In the forum thread on Lyft tipping, how many of Aimless's Lyft rides ended with a tip?

# [Reading text]
## start

# Lyft Tip Ratio



## jackal228 (Feb 20, 2015)

Just started driving for Lyft last week after taking intrigue by the tipping option. 

Unfortunately I was tipped 2 times out of 11 rides. 

What is your percentage tipped vs not tipped?


----------



## Contuber (Jan 31, 2016)

1/6 or 1/7. Money wise, 5% of fares or less.


----------



## 14gIV (Dec 12, 2015)

lol all the complainers about "adding a tip option in uber" need to read this....the riders will tip in cash$$ when the want to a tip option via the app isn't going to change the drivers pay that much


----------



## grayspinner (Sep 8, 2015)

Since September my averages have been:

Lyft - 60% of passengers tip. Total tips end up 18% of total fares

Uber - 5% of passengers tip. Total tips end up 4% of total fares


----------



## uberpa (Nov 12, 2015)

Lyft, around 20% pax tipped. Most were 1s.
Uber, less than 5% tipped. But the tips were at least $5s.


----------



## LMicheleS (Feb 1, 2016)

I've only been driving a couple of months, so I have a small ride sample to look at but.....

Uber - tips...what are tips??? lol ok I had 1 out of my 20 rides tip so far. So that's %5 (was a $5 bill).

Lyft - tips often. Varies from $1 to $10. %wise Lyft is at 50% (25+ rides). This morning I received a $10 tip on a $5 fare. NICE. Working class person too. (There are many rich snowbirds in the valley who I drive around at times....very...rarely....tip....grrrr....)


----------



## scooterabc (Feb 19, 2016)

I'm finding that lyft passengers tip about 1/3 of the time. Uber passengers far less, but bigger tips.


----------



## Aimless (Jan 22, 2016)

Uber 12% of riders tip. (68 out of 567 rides)

Lyft 52% tip. (217 out of 418 rides)

The tip option makes all the difference and makes Lyft so much more profitable for a driver. 

If I'm en route to pick up an Uber PAX I keep the Lyft app on. If I get a ping for Lyft before I arrive I cancel the Uber and do the Lyft. 

Of course there are exceptions such as a high surge, but generally I will always prioritize Lyft over Uber.


----------

## end

# [Recorded information]
## start

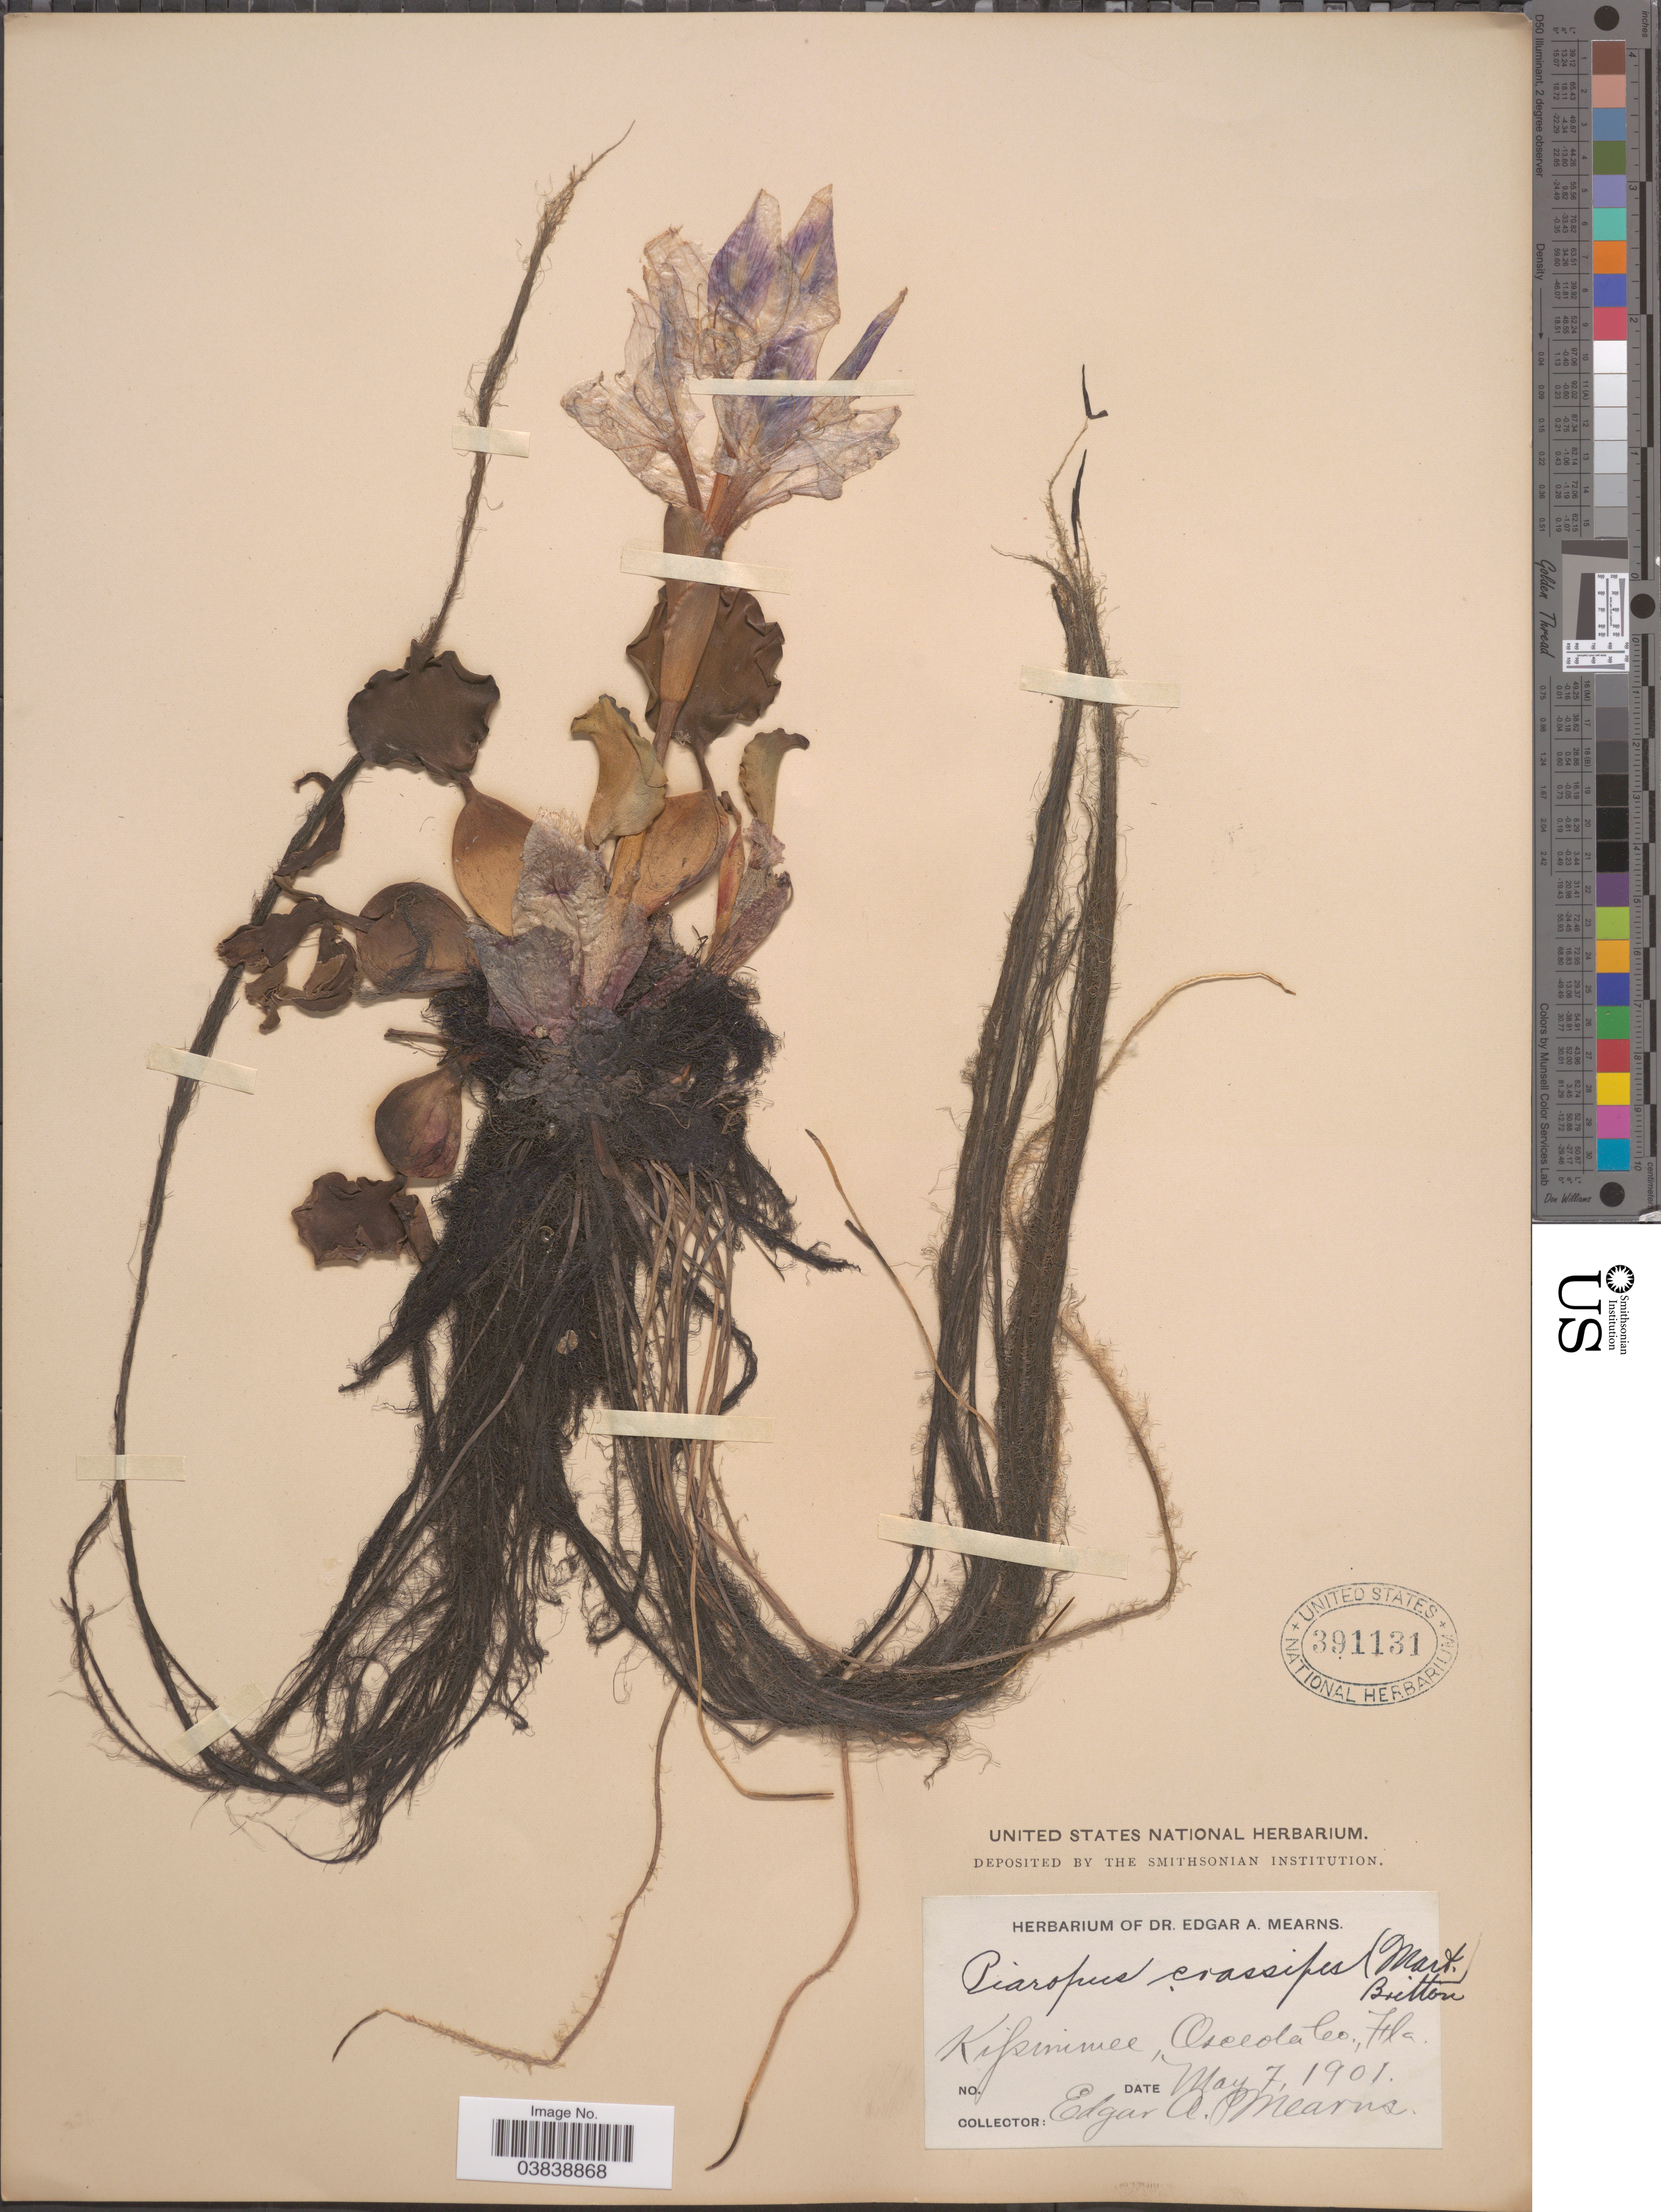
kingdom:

## end
## start

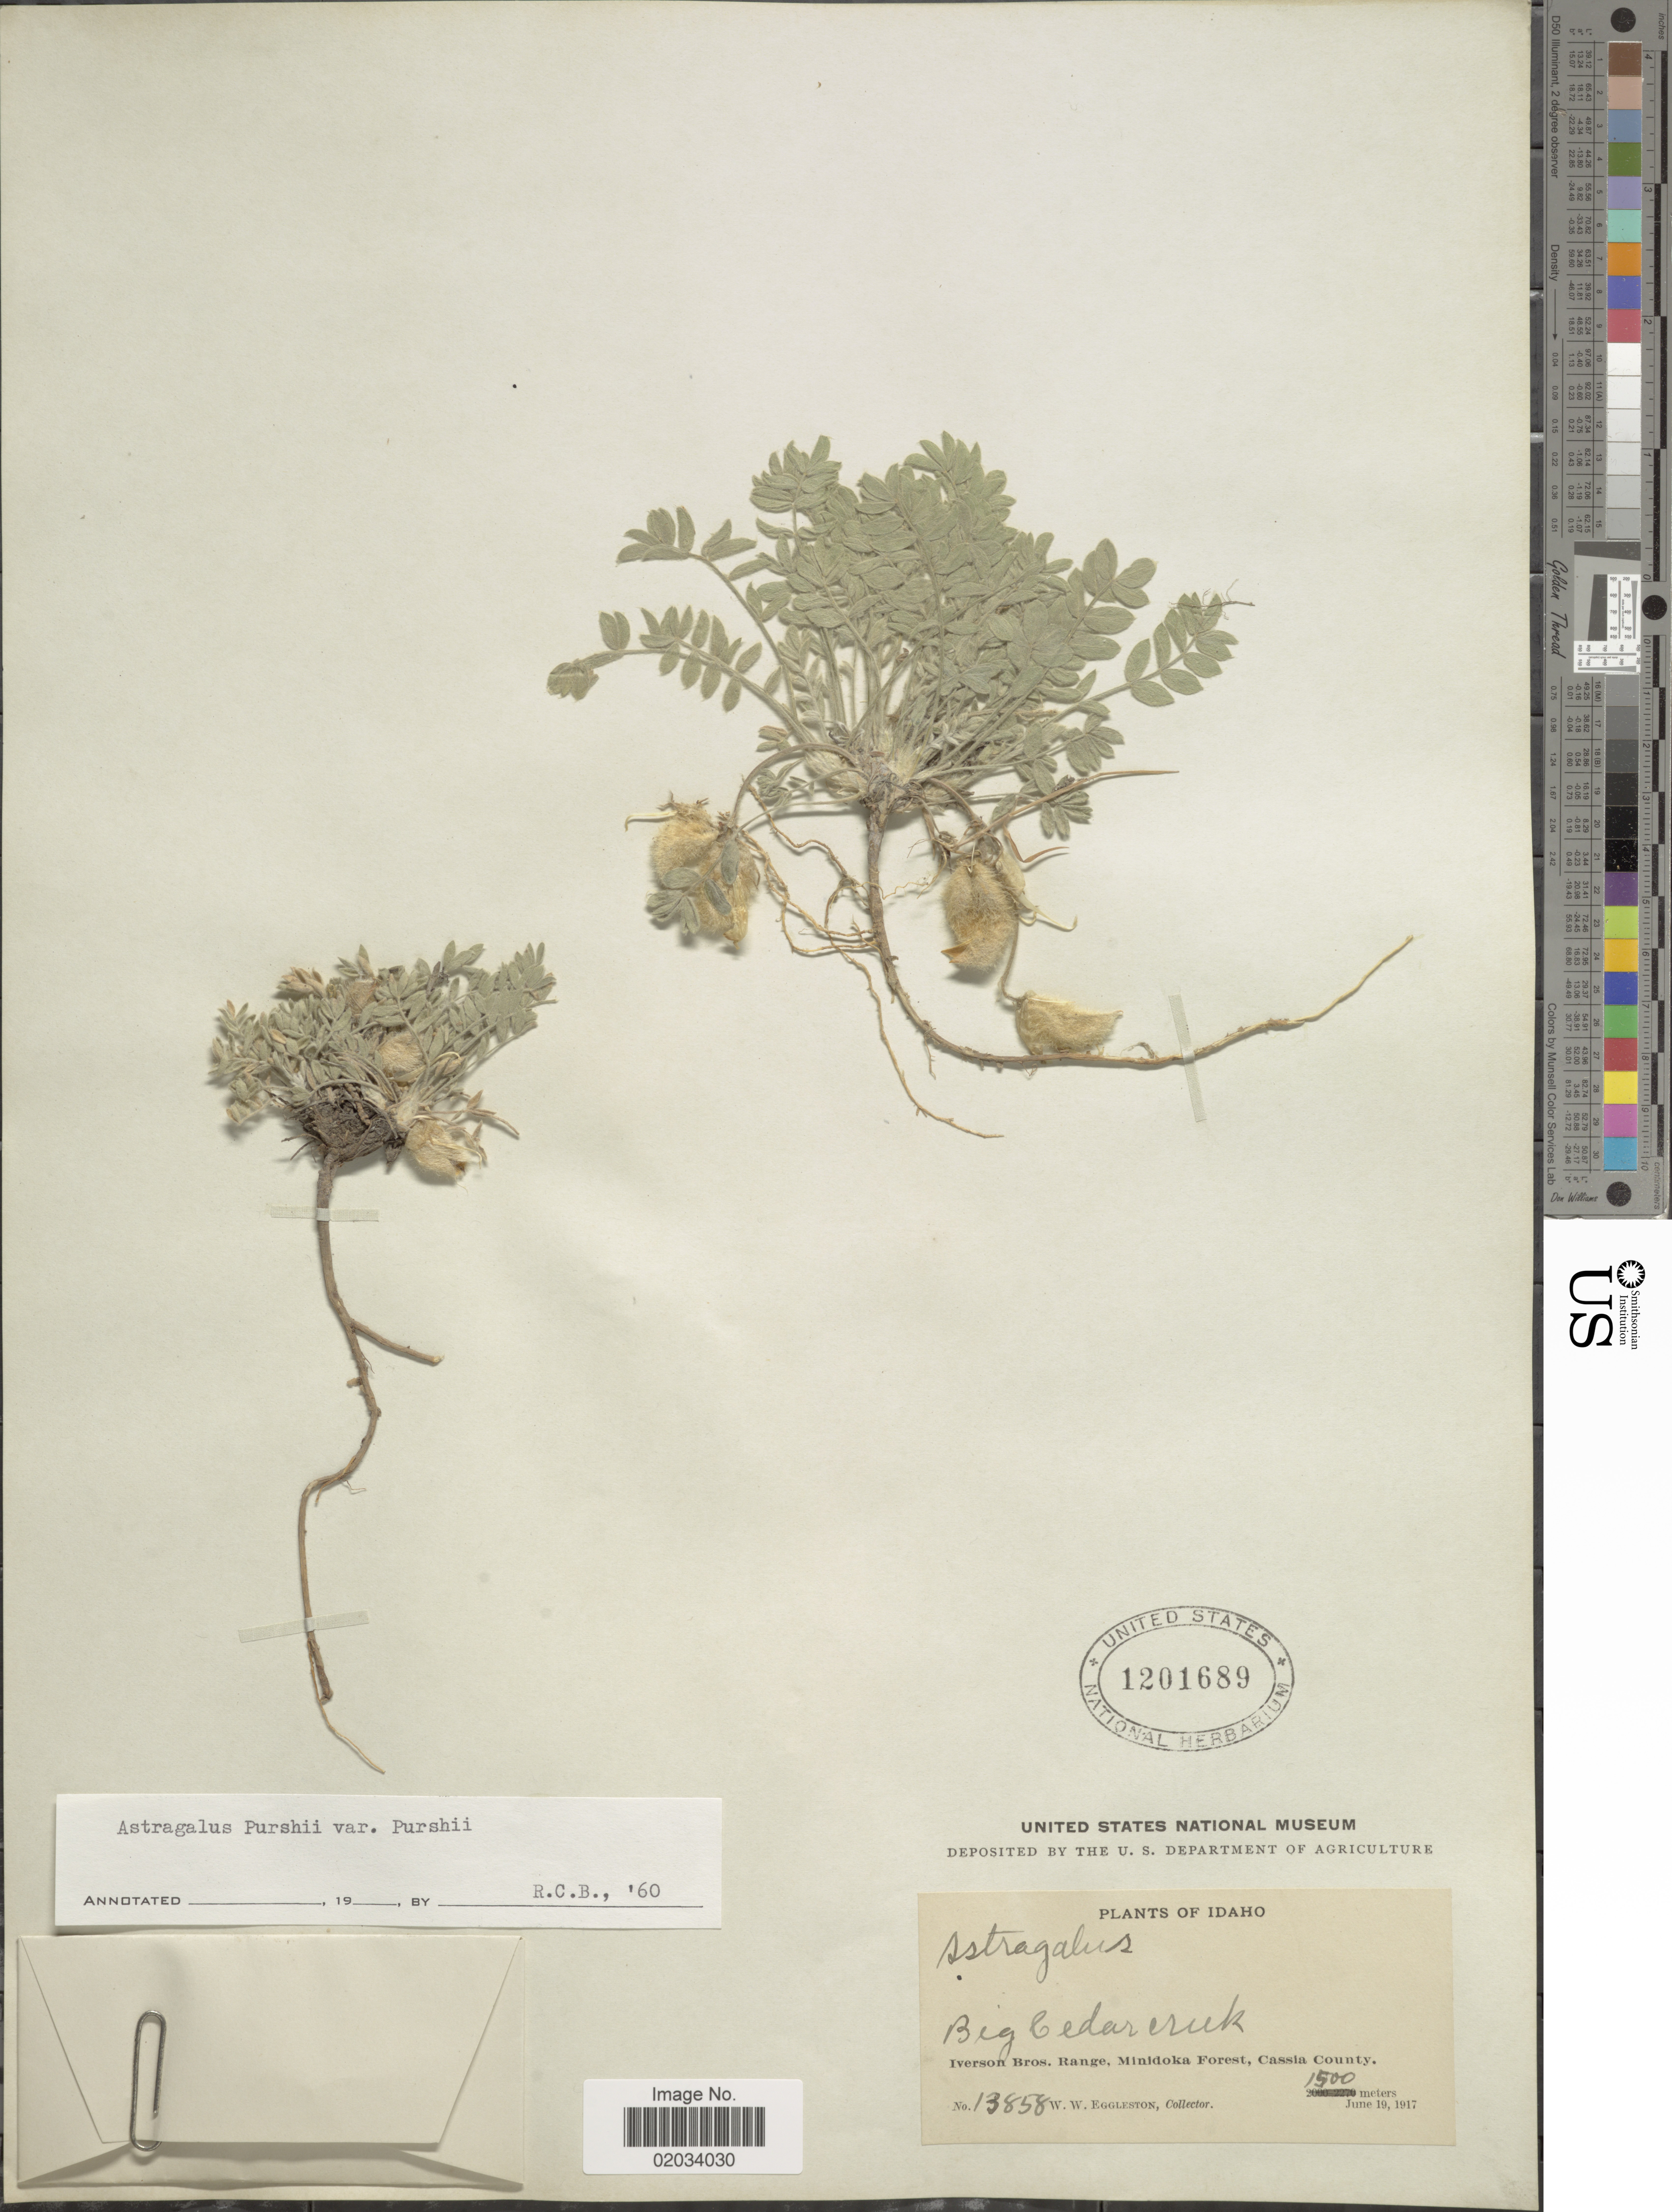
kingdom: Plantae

## end

# [Result of the task]
217 out of 418 Lyft rides, or 52%.